Problem: Please transcribe only the lines from the one holding "hfov_deg: 5.6" through the final line of the data, both included, with no pictures.

Available data:
****

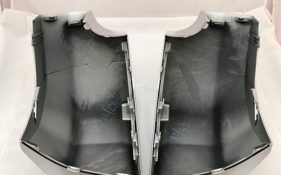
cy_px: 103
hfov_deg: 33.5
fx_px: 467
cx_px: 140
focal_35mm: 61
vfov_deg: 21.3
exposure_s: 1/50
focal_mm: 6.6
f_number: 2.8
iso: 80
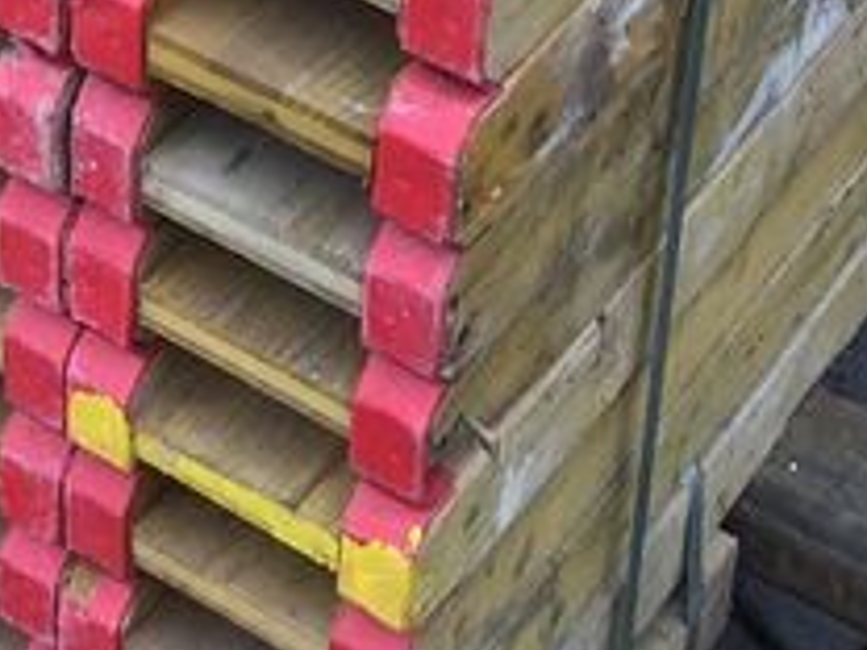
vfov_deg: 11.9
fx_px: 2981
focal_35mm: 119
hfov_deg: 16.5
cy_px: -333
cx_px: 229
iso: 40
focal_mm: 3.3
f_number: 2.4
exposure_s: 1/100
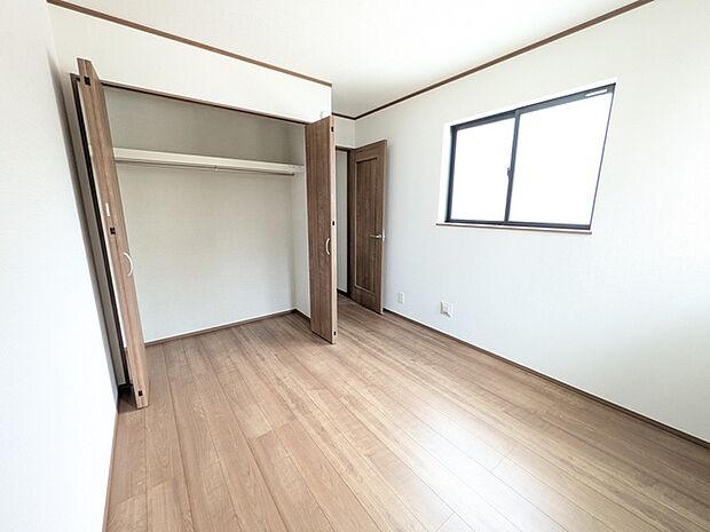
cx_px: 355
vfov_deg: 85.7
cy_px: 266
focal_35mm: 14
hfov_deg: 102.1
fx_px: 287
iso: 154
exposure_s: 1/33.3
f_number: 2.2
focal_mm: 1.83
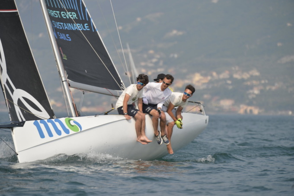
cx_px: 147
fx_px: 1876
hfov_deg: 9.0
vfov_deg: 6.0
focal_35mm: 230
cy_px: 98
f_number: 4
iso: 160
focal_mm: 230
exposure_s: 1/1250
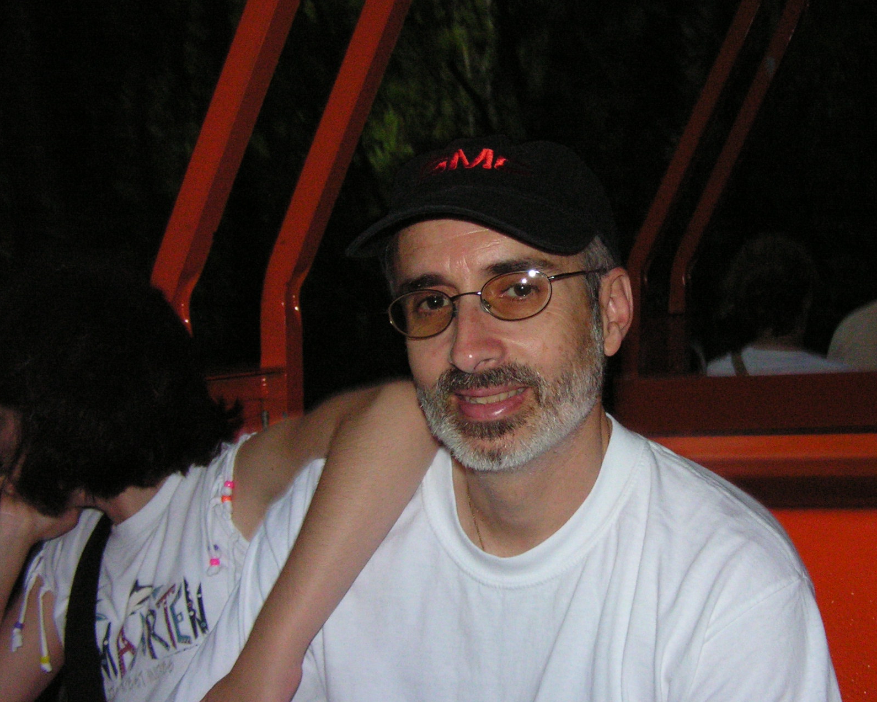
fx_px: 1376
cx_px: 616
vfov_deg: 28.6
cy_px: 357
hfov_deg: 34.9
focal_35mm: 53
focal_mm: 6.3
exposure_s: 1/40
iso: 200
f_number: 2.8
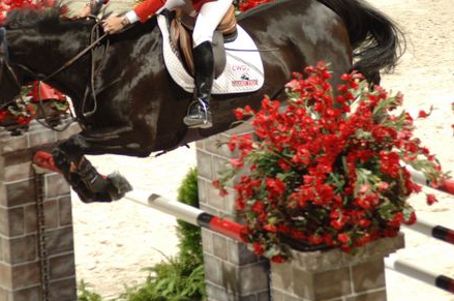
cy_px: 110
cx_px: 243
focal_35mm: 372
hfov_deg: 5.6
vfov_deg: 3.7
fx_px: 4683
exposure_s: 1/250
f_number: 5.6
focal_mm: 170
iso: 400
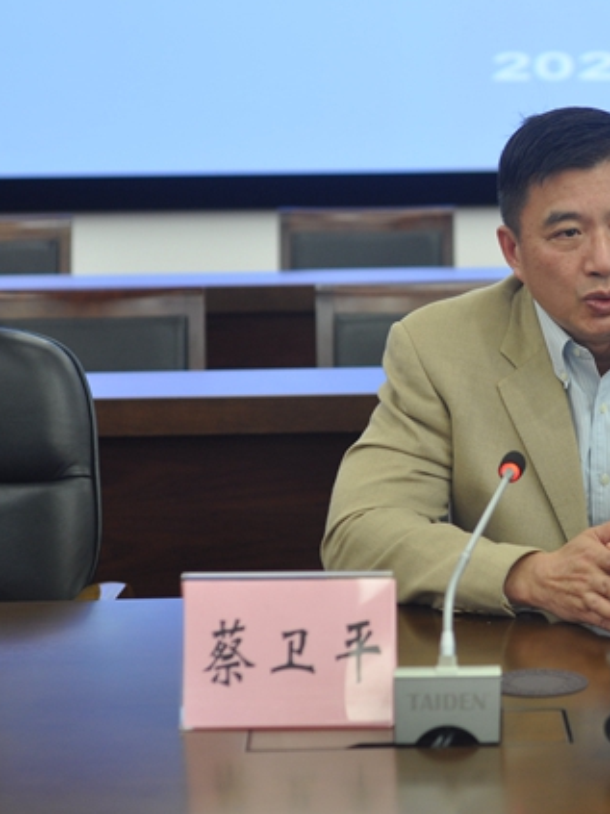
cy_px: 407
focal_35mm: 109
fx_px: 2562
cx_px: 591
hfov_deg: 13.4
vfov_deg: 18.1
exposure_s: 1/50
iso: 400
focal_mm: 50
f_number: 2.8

****

Output of the task:
hfov_deg: 5.6
vfov_deg: 3.7
fx_px: 4683
exposure_s: 1/250
f_number: 5.6
focal_mm: 170
iso: 400
cy_px: 407
focal_35mm: 109
fx_px: 2562
cx_px: 591
hfov_deg: 13.4
vfov_deg: 18.1
exposure_s: 1/50
iso: 400
focal_mm: 50
f_number: 2.8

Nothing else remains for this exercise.